5. Erahnt man den Lauf der Geschichte, kann man enorm profitieren?
Bismarck definierte den erfolgreichen Staatsmann folgendermassen: Er müsse warten, bis er die Schritte Gottes höre, dann aufspringen und sich am Saum festhalten. Bismarck realisierte, dass die Zeit für das Deutsche Reich reif war, also reiste er durch Europa und fügte die einzelnen Teile wie bei einem Puzzle zusammen. Erfolgreiche Leader sind in der Lage, sowohl das Tagesgeschäft im Griff zu haben als auch das übergeordnete grosse Bild im Blickfeld zu behalten.

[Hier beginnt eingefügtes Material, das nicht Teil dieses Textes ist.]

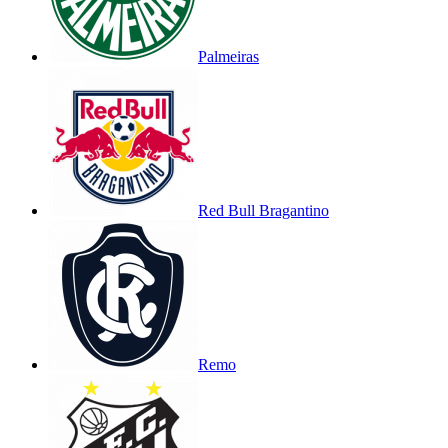
Palmeiras
Red Bull Bragantino
Remo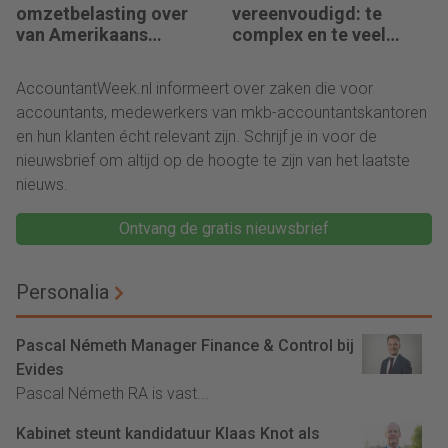
omzetbelasting over
vereenvoudigd: te
van Amerikaans
complex en te veel
techbedrijf
administratie
AccountantWeek.nl informeert over zaken die voor
accountants, medewerkers van mkb-accountantskantoren
en hun klanten écht relevant zijn. Schrijf je in voor de
nieuwsbrief om altijd op de hoogte te zijn van het laatste
nieuws.
Ontvang de gratis nieuwsbrief
Personalia
Pascal Németh Manager Finance & Control bij
Evides
Pascal Németh RA is vast...
Kabinet steunt kandidatuur Klaas Knot als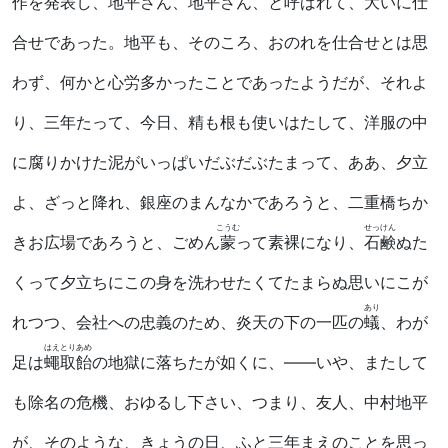
作を発表し、地平さん、地平さん、と呼ばれて、大いに仕
合せであった。地平も、そのころ、おのれを仕合せとは思
わず、何かと心労多かったことであったようだが、それよ
り、三年たって、今日、精も根も使いはたして、洋服の中
に腐りかけた泥がいっぱいだぶだぶたまって、ああ、夕立
よ、ざっと降れ、銀座のまんなかであろうと、二重橋ちか
こうむ
せっけん
きお広場であろうと、ごめん
蒙
って素裸になり、
石鹸
ぬた
くって夕立ちにこの身を洗わせたくてたまらぬ思いにこが
あり
れつつ、会社への忠義のため、炎天の下の一匹の
蟻
、わが
はえとりあめ
足は
蠅取飴
の地獄に落ちたが如くに、――いや、またして
も除名の危機、おゆるし下さい、つまり、友人、中村地平
が、そのような、きょうの日、ふと三年まえのことを思っ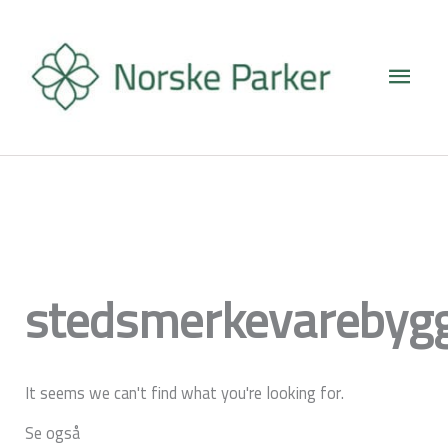
Hopp
Hove
rett
til
innholdet
stedsmerkevarebyg
It seems we can't find what you're looking for.
Se også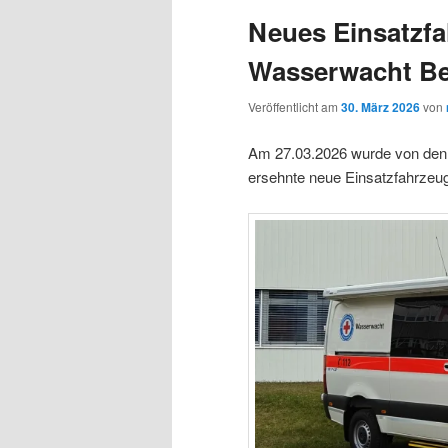
Neues Einsatzfa
Wasserwacht B
Veröffentlicht am
30. März 2026
von
Am 27.03.2026 wurde von den 
ersehnte neue Einsatzfahrzeug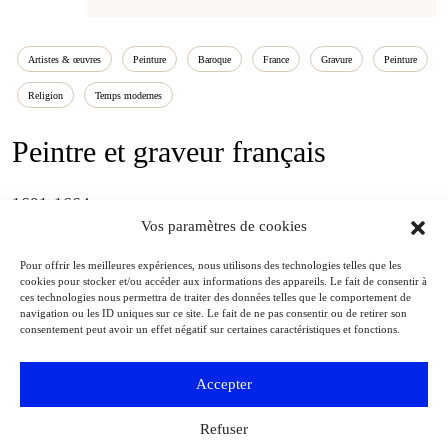
Artistes & œuvres
Peinture
Baroque
France
Gravure
Peinture
Religion
Temps modernes
Peintre et graveur français
1601-1664
Vos paramètres de cookies
– 1648
Professeur à l’Académie royale de peinture et de sculpture
Pour offrir les meilleures expériences, nous utilisons des technologies telles que les
– 1656
Recteur de l’Académie royale de peinture et de sculpture
cookies pour stocker et/ou accéder aux informations des appareils. Le fait de consentir à
ces technologies nous permettra de traiter des données telles que le comportement de
navigation ou les ID uniques sur ce site. Le fait de ne pas consentir ou de retirer son
consentement peut avoir un effet négatif sur certaines caractéristiques et fonctions.
Accepter
Refuser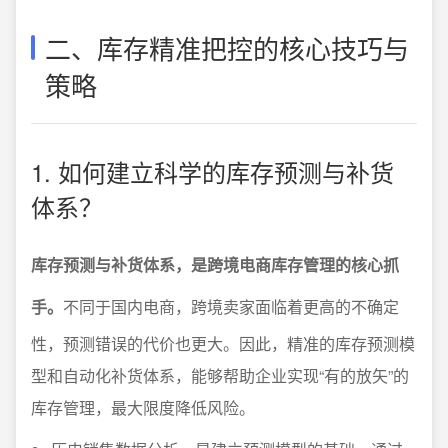
二、库存精准把控的核心技巧与
策略
1. 如何建立科学的库存预测与补货
体系？
库存预测与补货体系，是跨境电商库存管理的核心抓
手。
不同于国内电商，跨境卖家面临着更高的不确定
性，预测错误的代价也更大。因此，精准的库存预测模
型和自动化补货体系，能够帮助企业实现“有的放矢”的
库存管理，最大限度降低风险。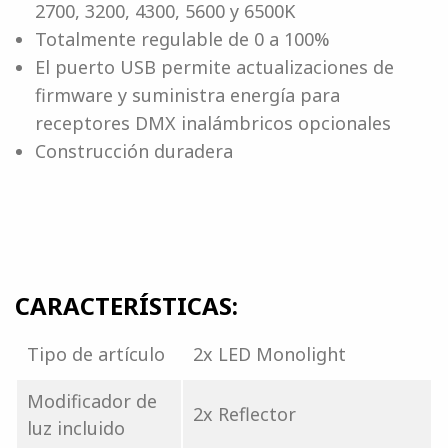
2700, 3200, 4300, 5600 y 6500K
Totalmente regulable de 0 a 100%
El puerto USB permite actualizaciones de
firmware y suministra energía para
receptores DMX inalámbricos opcionales
Construcción duradera
CARACTERÍSTICAS:
Tipo de artículo
2x LED Monolight
Modificador de
2x Reflector
luz incluido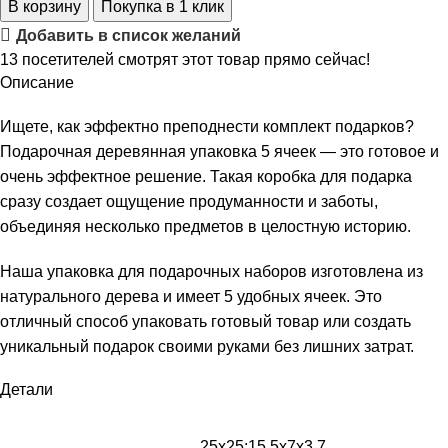
В корзину
Покупка в 1 клик
Добавить в список желаний
13
посетителей смотрят этот товар прямо сейчас!
Описание
Ищете, как эффектно преподнести комплект подарков?
Подарочная деревянная упаковка 5 ячеек — это готовое и
очень эффектное решение. Такая коробка для подарка
сразу создает ощущение продуманности и заботы,
объединяя несколько предметов в целостную историю.
Наша упаковка для подарочных наборов изготовлена из
натурального дерева и имеет 5 удобных ячеек. Это
отличный способ упаковать готовый товар или создать
уникальный подарок своими руками без лишних затрат.
Детали
25х25;15,5х7х3,7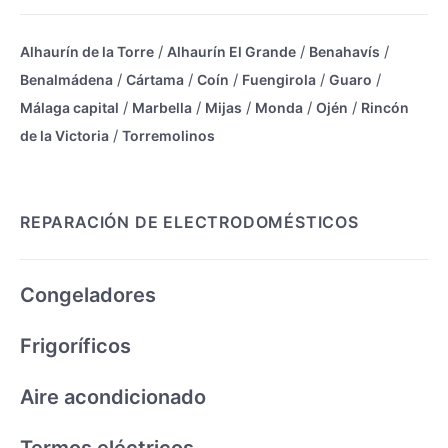
/
/
/
Alhaurín de la Torre
Alhaurín El Grande
Benahavís
/
/
/
/
/
Benalmádena
Cártama
Coín
Fuengirola
Guaro
/
/
/
/
/
Málaga capital
Marbella
Mijas
Monda
Ojén
Rincón
/
de la Victoria
Torremolinos
REPARACIÓN DE ELECTRODOMÉSTICOS
Congeladores
Frigoríficos
Aire acondicionado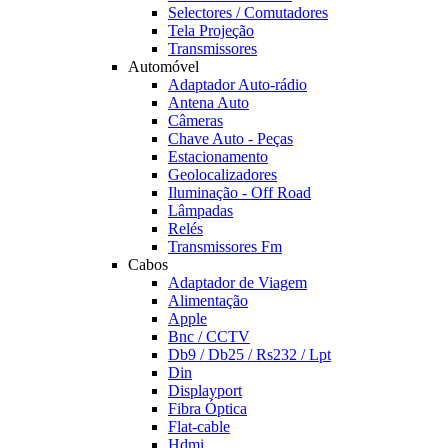
Selectores / Comutadores
Tela Projeção
Transmissores
Automóvel
Adaptador Auto-rádio
Antena Auto
Câmeras
Chave Auto - Peças
Estacionamento
Geolocalizadores
Iluminação - Off Road
Lâmpadas
Relés
Transmissores Fm
Cabos
Adaptador de Viagem
Alimentação
Apple
Bnc / CCTV
Db9 / Db25 / Rs232 / Lpt
Din
Displayport
Fibra Óptica
Flat-cable
Hdmi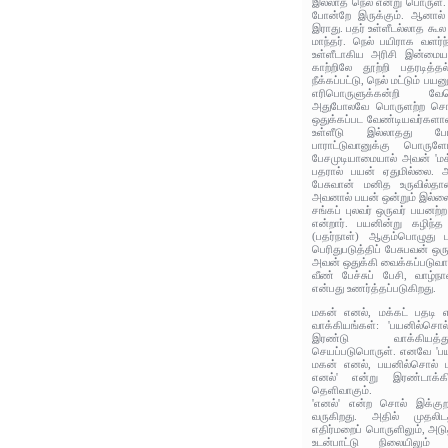
இல்லாத நெல் என்று பொருள். ப
போன்றே இருக்கும். ஆனால் 
இராது. பதர் உள்ளீடல்லாத கூல
மாந்தர். நெல் பயிராக வளர்ந்த
உள்ளீடாகிய அரிசி இன்மையா
காற்றிலே தூற்றி பதரடித்த
நீக்கப்பட்டு, நெல் மட்டும் பய
எரிபொருளுக்கன்றி வேற
அதுபோலவே பொருளற்ற சொல்
ஒதுக்கப்பட வேண்டியவர்களாவ
உள்ளீடு இல்லாதது 
பாராட்டுவானுக்கு பொரு
பேசமுடியாமையால் அவன் 'மக்
பதரால் பயன் ஏதுமில்லை.
பேசுவான் மனித உருவில்தா
அவனால் பயன் ஒன்றும் இல்ல
சங்கப் புலவர் ஒருவர் பயனற்
என்றார். பயனின்று கழிந்
(பதர்நாள்) ஆகும்பொழுது
பெரிதுபடுத்திப் பேசுபவன் ஒ
அவன் ஒதுக்கி வைக்கப்படுவா
வீண் பேச்சுப் பேசி, வாழ
என்பது உணர்த்தப்படுகிறது.
மகன் எனல், மக்கட் பதடி
வாக்கியங்கள்: 'பயனில்சொல
இரண்டு வாக்கியத்
செயப்படுபொருள். எனவே 'ப
மகன் எனல், பயனில்சொல் ப
எனல்' என்று இரண்டாக்கி
தெளிவாகும்.
'எனல்' என்ற சொல் இக்குற
வருகிறது. அதில் முதலிட
எதிர்மறைப் பொருளிலும், அட
உடன்பாட்டு நிலையிலும்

Die Historikerin MacMillan empfiehlt den Führungskräften daher, sich mit der Geschichte zu befassen und die grossen historischen Linien zu kennen. Das helfe, Vergangenheit und Gegenwart besser zu verstehen und im Idealfall künftige Entwicklungen vorauszusehen, von denen man dann profitieren könne.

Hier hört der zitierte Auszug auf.